Kwestia, która bardzo rzuciła mi się w oczy w Pradze to duża rozbieżność między poszczególnymi dzielnicami. Co prawda w okolicach Starego Miasta można spotkać wielu żebraków i bezdomnych, ale budynki utrzymywane są tam w świetnym stanie, jest czysto, a ludzie wydają się być zamożni i mili. W dzielnicy, w której nocowaliśmy (Praga 14), czułam się jak w zupełnie innym mieście. Wszystko zaniedbane i ciężko o dobrej jakości, czysty sklep. Strach było wychodzić po zmroku, tak często byliśmy zaczepiani przez obcych, nieprzyjemnych ludzi.

Zdaję sobie sprawę, że w każdym mieście są biedniejsze i bogatsze dzielnice, jednak w Pradze przepaść ta wydaje mi się ogromna. Centrum miasta to miejsce przepychu, utrzymywane w naprawdę świetnym stanie, a odleglejsze dzielnice to zupełnie inna historia.

DZIEŃ 4 – wyjazd

Około godziny 17 wyjeżdżaliśmy z Pragi, więc mieliśmy jeszcze trochę czasu na zwiedzanie. Ponieważ tego dnia temperatura sięgała ponad 35 stopni, po tym jak przez kilka godzin spacerowaliśmy, postanowiliśmy resztę dnia spędzić w centrum handlowym o nazwie Palladium. Mam jednak złą wiadomość dla osób kochających robić zakupy oraz próbować nowych rzeczy. W Pradze nie ma sklepów, których nie znajdziemy w Polsce (a przynajmniej nie w Palladium). Ceny są delikatnie niższe niż w polskich sklepach, jest także nieco większy wybór i inny asortyment w sieciówkach. Nastawiłam się na zakupy w nowych miejscach, ale skończyłam w takich samych jak te, do których chodzę w Polsce.

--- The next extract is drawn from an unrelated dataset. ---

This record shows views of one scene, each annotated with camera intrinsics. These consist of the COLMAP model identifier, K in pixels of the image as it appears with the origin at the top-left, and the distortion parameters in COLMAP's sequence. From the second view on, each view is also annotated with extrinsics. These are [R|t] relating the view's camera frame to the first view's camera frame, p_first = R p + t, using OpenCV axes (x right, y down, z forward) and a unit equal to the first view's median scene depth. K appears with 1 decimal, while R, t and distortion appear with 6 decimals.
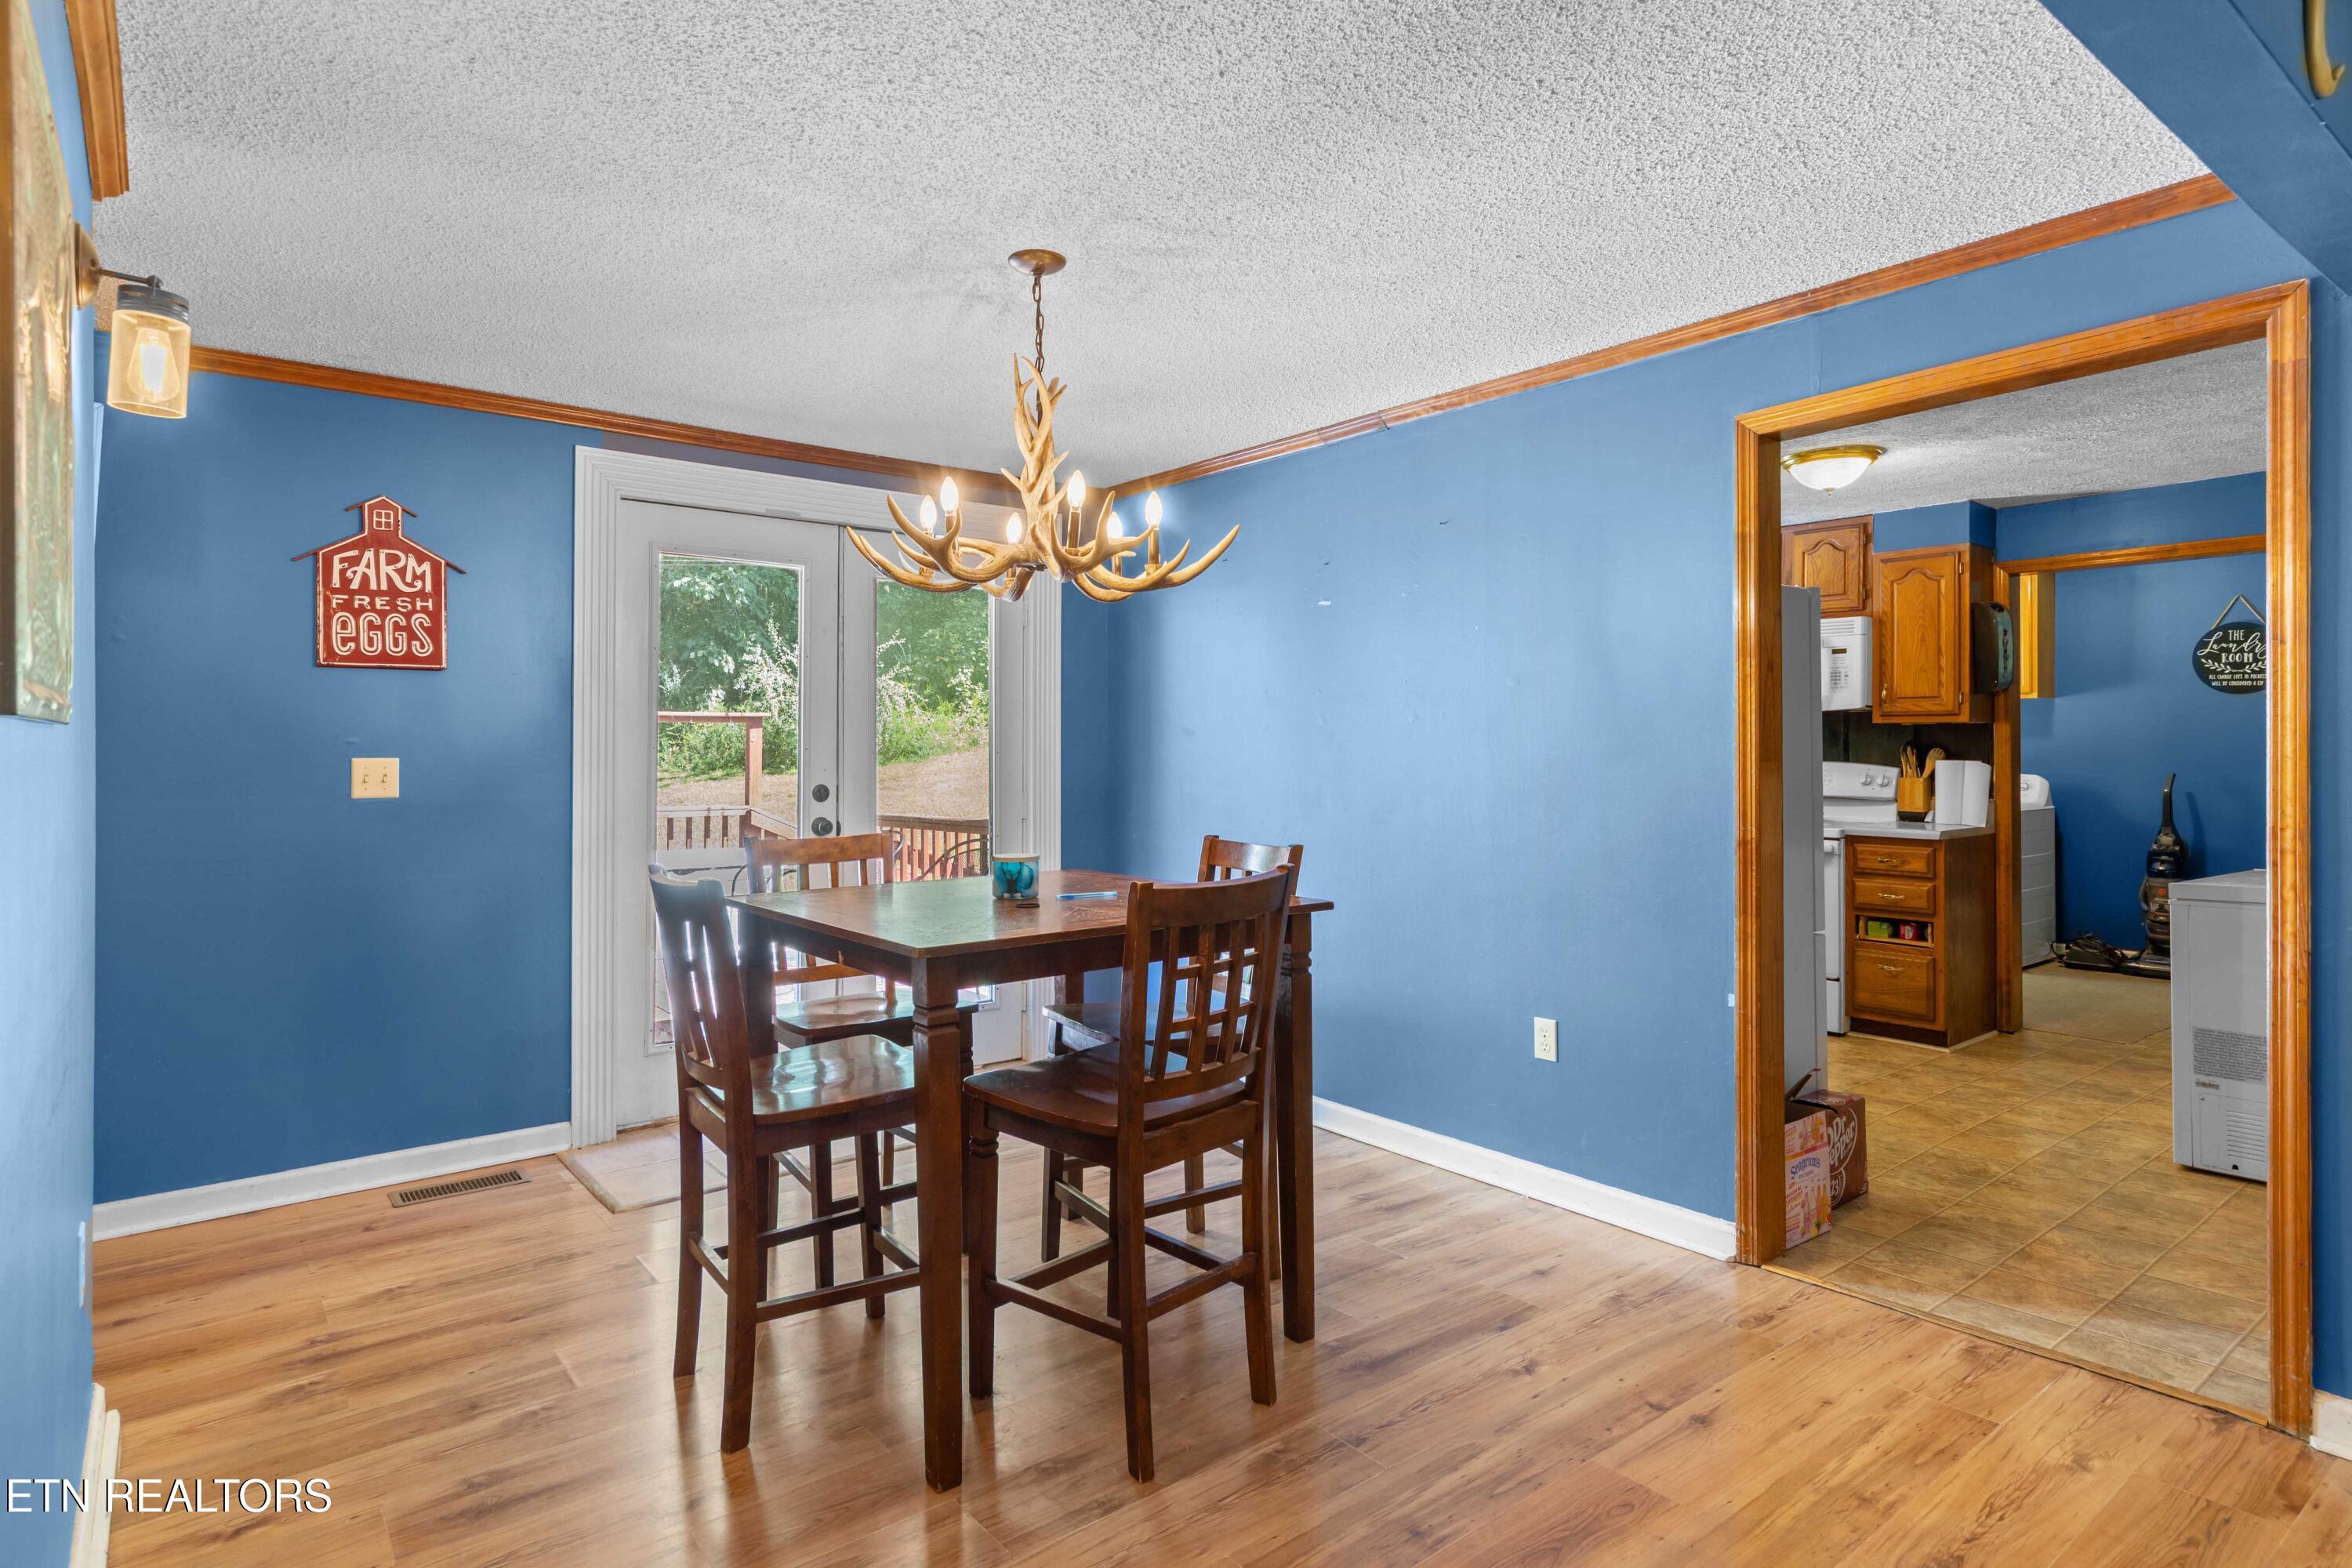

Bardzo nie chciałam wyjeżdżać z Pragi, zakochałam się w tym miejscu. Na pewno jeszcze tam wrócę, by ponownie przejść się Mostem Karola i zjeść trdelnik.

Za wyjazd do Pragi można zapłacić naprawdę grosze, jeśli odpowiednio wcześnie zarezerwuje się transport oraz znajdzie się odpowiedni hotel.

My na te 2,5 dnia wydaliśmy około 400-500PLN (wliczając zakupy w Palladium).

Każdemu kto jeszcze nie odwiedził stolicy Czech – serdecznie polecam!